● Written instruction: Rewrite the lines below as a numbered list, omitting any blank lines.

Stored data:

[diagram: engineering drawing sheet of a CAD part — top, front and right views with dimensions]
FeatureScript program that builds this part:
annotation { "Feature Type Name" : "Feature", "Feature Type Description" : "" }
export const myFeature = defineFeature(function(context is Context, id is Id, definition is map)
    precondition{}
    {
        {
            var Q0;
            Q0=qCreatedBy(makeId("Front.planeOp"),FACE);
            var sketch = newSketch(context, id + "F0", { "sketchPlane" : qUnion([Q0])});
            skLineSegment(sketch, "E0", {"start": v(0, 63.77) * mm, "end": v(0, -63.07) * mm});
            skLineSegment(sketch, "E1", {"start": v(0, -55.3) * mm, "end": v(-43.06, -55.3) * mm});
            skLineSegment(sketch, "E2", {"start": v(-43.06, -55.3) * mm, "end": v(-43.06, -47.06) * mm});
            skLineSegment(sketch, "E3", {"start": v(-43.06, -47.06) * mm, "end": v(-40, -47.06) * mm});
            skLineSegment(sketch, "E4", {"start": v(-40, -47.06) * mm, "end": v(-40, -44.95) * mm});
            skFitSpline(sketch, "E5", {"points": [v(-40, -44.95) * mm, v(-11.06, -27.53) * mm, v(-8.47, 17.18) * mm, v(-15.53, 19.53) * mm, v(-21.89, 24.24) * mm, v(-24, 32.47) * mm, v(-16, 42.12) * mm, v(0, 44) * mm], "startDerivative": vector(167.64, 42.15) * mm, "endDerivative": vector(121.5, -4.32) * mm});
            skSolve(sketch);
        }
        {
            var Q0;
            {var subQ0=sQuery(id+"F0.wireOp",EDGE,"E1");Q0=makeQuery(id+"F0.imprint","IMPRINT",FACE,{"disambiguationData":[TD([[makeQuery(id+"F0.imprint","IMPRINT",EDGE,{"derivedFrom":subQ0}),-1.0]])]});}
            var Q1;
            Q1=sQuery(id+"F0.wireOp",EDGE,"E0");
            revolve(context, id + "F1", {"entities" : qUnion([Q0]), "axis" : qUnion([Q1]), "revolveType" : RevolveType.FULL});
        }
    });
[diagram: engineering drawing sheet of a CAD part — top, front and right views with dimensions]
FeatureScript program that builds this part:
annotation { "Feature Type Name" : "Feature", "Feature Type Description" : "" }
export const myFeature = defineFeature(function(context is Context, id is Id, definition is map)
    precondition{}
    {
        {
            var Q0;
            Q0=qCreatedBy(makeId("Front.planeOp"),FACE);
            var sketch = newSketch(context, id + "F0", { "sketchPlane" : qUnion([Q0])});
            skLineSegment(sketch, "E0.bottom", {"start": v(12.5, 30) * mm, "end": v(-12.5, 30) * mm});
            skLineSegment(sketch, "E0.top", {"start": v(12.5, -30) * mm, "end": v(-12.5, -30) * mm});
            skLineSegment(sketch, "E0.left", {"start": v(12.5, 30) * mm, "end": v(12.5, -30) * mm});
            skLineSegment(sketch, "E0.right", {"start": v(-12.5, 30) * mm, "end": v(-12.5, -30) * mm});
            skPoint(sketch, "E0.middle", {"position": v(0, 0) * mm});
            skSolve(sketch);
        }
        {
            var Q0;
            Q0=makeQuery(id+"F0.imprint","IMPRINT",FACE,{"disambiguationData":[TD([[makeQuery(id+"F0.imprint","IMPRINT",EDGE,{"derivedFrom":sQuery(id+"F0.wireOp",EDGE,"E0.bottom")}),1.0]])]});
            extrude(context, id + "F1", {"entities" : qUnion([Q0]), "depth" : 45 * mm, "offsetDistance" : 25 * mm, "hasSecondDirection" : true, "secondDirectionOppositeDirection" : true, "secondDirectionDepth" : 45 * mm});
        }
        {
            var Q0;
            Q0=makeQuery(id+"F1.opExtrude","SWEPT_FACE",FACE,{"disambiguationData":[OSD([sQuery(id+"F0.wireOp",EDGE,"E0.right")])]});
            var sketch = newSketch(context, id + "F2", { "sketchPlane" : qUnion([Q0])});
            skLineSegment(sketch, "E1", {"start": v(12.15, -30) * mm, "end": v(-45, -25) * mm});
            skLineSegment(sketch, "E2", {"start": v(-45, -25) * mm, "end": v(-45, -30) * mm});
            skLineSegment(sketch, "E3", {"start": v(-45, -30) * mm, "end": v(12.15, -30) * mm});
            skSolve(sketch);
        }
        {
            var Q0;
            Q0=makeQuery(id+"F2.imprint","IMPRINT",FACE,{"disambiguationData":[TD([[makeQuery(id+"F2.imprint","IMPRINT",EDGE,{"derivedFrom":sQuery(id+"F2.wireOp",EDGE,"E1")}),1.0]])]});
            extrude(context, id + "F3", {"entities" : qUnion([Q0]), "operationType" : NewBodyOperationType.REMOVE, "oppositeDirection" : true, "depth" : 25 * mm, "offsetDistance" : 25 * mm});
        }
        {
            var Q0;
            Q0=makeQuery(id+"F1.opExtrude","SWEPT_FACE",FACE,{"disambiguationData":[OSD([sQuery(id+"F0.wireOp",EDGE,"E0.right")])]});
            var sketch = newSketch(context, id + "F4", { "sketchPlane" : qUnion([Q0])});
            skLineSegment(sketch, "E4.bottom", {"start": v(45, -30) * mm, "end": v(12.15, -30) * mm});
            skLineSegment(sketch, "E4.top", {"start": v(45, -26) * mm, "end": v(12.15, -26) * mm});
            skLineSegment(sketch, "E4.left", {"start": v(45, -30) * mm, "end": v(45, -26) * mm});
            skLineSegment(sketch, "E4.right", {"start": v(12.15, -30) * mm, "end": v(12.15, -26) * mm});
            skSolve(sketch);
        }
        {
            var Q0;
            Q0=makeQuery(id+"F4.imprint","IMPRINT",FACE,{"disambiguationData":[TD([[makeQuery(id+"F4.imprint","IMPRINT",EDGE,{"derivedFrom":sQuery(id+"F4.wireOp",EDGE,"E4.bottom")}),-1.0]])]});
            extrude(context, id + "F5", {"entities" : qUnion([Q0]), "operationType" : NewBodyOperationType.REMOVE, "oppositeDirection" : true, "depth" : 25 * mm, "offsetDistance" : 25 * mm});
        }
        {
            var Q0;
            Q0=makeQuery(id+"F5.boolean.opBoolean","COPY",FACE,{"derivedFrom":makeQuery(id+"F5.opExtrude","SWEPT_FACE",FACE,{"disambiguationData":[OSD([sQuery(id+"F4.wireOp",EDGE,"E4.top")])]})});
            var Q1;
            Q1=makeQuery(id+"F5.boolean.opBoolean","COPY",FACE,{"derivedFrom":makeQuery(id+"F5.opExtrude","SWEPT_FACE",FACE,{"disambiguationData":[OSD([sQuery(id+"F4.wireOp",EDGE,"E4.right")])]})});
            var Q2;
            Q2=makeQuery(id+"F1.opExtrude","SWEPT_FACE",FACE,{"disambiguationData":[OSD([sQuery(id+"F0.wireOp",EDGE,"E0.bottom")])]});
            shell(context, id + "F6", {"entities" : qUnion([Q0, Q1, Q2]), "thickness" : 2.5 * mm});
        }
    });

● Finished task:
1. [diagram: engineering drawing sheet of a CAD part — top, front and right views with dimensions]
2. FeatureScript program that builds this part:
3. annotation { "Feature Type Name" : "Feature", "Feature Type Description" : "" }
4. export const myFeature = defineFeature(function(context is Context, id is Id, definition is map)
5.     precondition{}
6.     {
7.         {
8.             var Q0;
9.             Q0=qCreatedBy(makeId("Front.planeOp"),FACE);
10.             var sketch = newSketch(context, id + "F0", { "sketchPlane" : qUnion([Q0])});
11.             skLineSegment(sketch, "E0", {"start": v(0, 63.77) * mm, "end": v(0, -63.07) * mm});
12.             skLineSegment(sketch, "E1", {"start": v(0, -55.3) * mm, "end": v(-43.06, -55.3) * mm});
13.             skLineSegment(sketch, "E2", {"start": v(-43.06, -55.3) * mm, "end": v(-43.06, -47.06) * mm});
14.             skLineSegment(sketch, "E3", {"start": v(-43.06, -47.06) * mm, "end": v(-40, -47.06) * mm});
15.             skLineSegment(sketch, "E4", {"start": v(-40, -47.06) * mm, "end": v(-40, -44.95) * mm});
16.             skFitSpline(sketch, "E5", {"points": [v(-40, -44.95) * mm, v(-11.06, -27.53) * mm, v(-8.47, 17.18) * mm, v(-15.53, 19.53) * mm, v(-21.89, 24.24) * mm, v(-24, 32.47) * mm, v(-16, 42.12) * mm, v(0, 44) * mm], "startDerivative": vector(167.64, 42.15) * mm, "endDerivative": vector(121.5, -4.32) * mm});
17.             skSolve(sketch);
18.         }
19.         {
20.             var Q0;
21.             {var subQ0=sQuery(id+"F0.wireOp",EDGE,"E1");Q0=makeQuery(id+"F0.imprint","IMPRINT",FACE,{"disambiguationData":[TD([[makeQuery(id+"F0.imprint","IMPRINT",EDGE,{"derivedFrom":subQ0}),-1.0]])]});}
22.             var Q1;
23.             Q1=sQuery(id+"F0.wireOp",EDGE,"E0");
24.             revolve(context, id + "F1", {"entities" : qUnion([Q0]), "axis" : qUnion([Q1]), "revolveType" : RevolveType.FULL});
25.         }
26.     });
27. [diagram: engineering drawing sheet of a CAD part — top, front and right views with dimensions]
28. FeatureScript program that builds this part:
29. annotation { "Feature Type Name" : "Feature", "Feature Type Description" : "" }
30. export const myFeature = defineFeature(function(context is Context, id is Id, definition is map)
31.     precondition{}
32.     {
33.         {
34.             var Q0;
35.             Q0=qCreatedBy(makeId("Front.planeOp"),FACE);
36.             var sketch = newSketch(context, id + "F0", { "sketchPlane" : qUnion([Q0])});
37.             skLineSegment(sketch, "E0.bottom", {"start": v(12.5, 30) * mm, "end": v(-12.5, 30) * mm});
38.             skLineSegment(sketch, "E0.top", {"start": v(12.5, -30) * mm, "end": v(-12.5, -30) * mm});
39.             skLineSegment(sketch, "E0.left", {"start": v(12.5, 30) * mm, "end": v(12.5, -30) * mm});
40.             skLineSegment(sketch, "E0.right", {"start": v(-12.5, 30) * mm, "end": v(-12.5, -30) * mm});
41.             skPoint(sketch, "E0.middle", {"position": v(0, 0) * mm});
42.             skSolve(sketch);
43.         }
44.         {
45.             var Q0;
46.             Q0=makeQuery(id+"F0.imprint","IMPRINT",FACE,{"disambiguationData":[TD([[makeQuery(id+"F0.imprint","IMPRINT",EDGE,{"derivedFrom":sQuery(id+"F0.wireOp",EDGE,"E0.bottom")}),1.0]])]});
47.             extrude(context, id + "F1", {"entities" : qUnion([Q0]), "depth" : 45 * mm, "offsetDistance" : 25 * mm, "hasSecondDirection" : true, "secondDirectionOppositeDirection" : true, "secondDirectionDepth" : 45 * mm});
48.         }
49.         {
50.             var Q0;
51.             Q0=makeQuery(id+"F1.opExtrude","SWEPT_FACE",FACE,{"disambiguationData":[OSD([sQuery(id+"F0.wireOp",EDGE,"E0.right")])]});
52.             var sketch = newSketch(context, id + "F2", { "sketchPlane" : qUnion([Q0])});
53.             skLineSegment(sketch, "E1", {"start": v(12.15, -30) * mm, "end": v(-45, -25) * mm});
54.             skLineSegment(sketch, "E2", {"start": v(-45, -25) * mm, "end": v(-45, -30) * mm});
55.             skLineSegment(sketch, "E3", {"start": v(-45, -30) * mm, "end": v(12.15, -30) * mm});
56.             skSolve(sketch);
57.         }
58.         {
59.             var Q0;
60.             Q0=makeQuery(id+"F2.imprint","IMPRINT",FACE,{"disambiguationData":[TD([[makeQuery(id+"F2.imprint","IMPRINT",EDGE,{"derivedFrom":sQuery(id+"F2.wireOp",EDGE,"E1")}),1.0]])]});
61.             extrude(context, id + "F3", {"entities" : qUnion([Q0]), "operationType" : NewBodyOperationType.REMOVE, "oppositeDirection" : true, "depth" : 25 * mm, "offsetDistance" : 25 * mm});
62.         }
63.         {
64.             var Q0;
65.             Q0=makeQuery(id+"F1.opExtrude","SWEPT_FACE",FACE,{"disambiguationData":[OSD([sQuery(id+"F0.wireOp",EDGE,"E0.right")])]});
66.             var sketch = newSketch(context, id + "F4", { "sketchPlane" : qUnion([Q0])});
67.             skLineSegment(sketch, "E4.bottom", {"start": v(45, -30) * mm, "end": v(12.15, -30) * mm});
68.             skLineSegment(sketch, "E4.top", {"start": v(45, -26) * mm, "end": v(12.15, -26) * mm});
69.             skLineSegment(sketch, "E4.left", {"start": v(45, -30) * mm, "end": v(45, -26) * mm});
70.             skLineSegment(sketch, "E4.right", {"start": v(12.15, -30) * mm, "end": v(12.15, -26) * mm});
71.             skSolve(sketch);
72.         }
73.         {
74.             var Q0;
75.             Q0=makeQuery(id+"F4.imprint","IMPRINT",FACE,{"disambiguationData":[TD([[makeQuery(id+"F4.imprint","IMPRINT",EDGE,{"derivedFrom":sQuery(id+"F4.wireOp",EDGE,"E4.bottom")}),-1.0]])]});
76.             extrude(context, id + "F5", {"entities" : qUnion([Q0]), "operationType" : NewBodyOperationType.REMOVE, "oppositeDirection" : true, "depth" : 25 * mm, "offsetDistance" : 25 * mm});
77.         }
78.         {
79.             var Q0;
80.             Q0=makeQuery(id+"F5.boolean.opBoolean","COPY",FACE,{"derivedFrom":makeQuery(id+"F5.opExtrude","SWEPT_FACE",FACE,{"disambiguationData":[OSD([sQuery(id+"F4.wireOp",EDGE,"E4.top")])]})});
81.             var Q1;
82.             Q1=makeQuery(id+"F5.boolean.opBoolean","COPY",FACE,{"derivedFrom":makeQuery(id+"F5.opExtrude","SWEPT_FACE",FACE,{"disambiguationData":[OSD([sQuery(id+"F4.wireOp",EDGE,"E4.right")])]})});
83.             var Q2;
84.             Q2=makeQuery(id+"F1.opExtrude","SWEPT_FACE",FACE,{"disambiguationData":[OSD([sQuery(id+"F0.wireOp",EDGE,"E0.bottom")])]});
85.             shell(context, id + "F6", {"entities" : qUnion([Q0, Q1, Q2]), "thickness" : 2.5 * mm});
86.         }
87.     });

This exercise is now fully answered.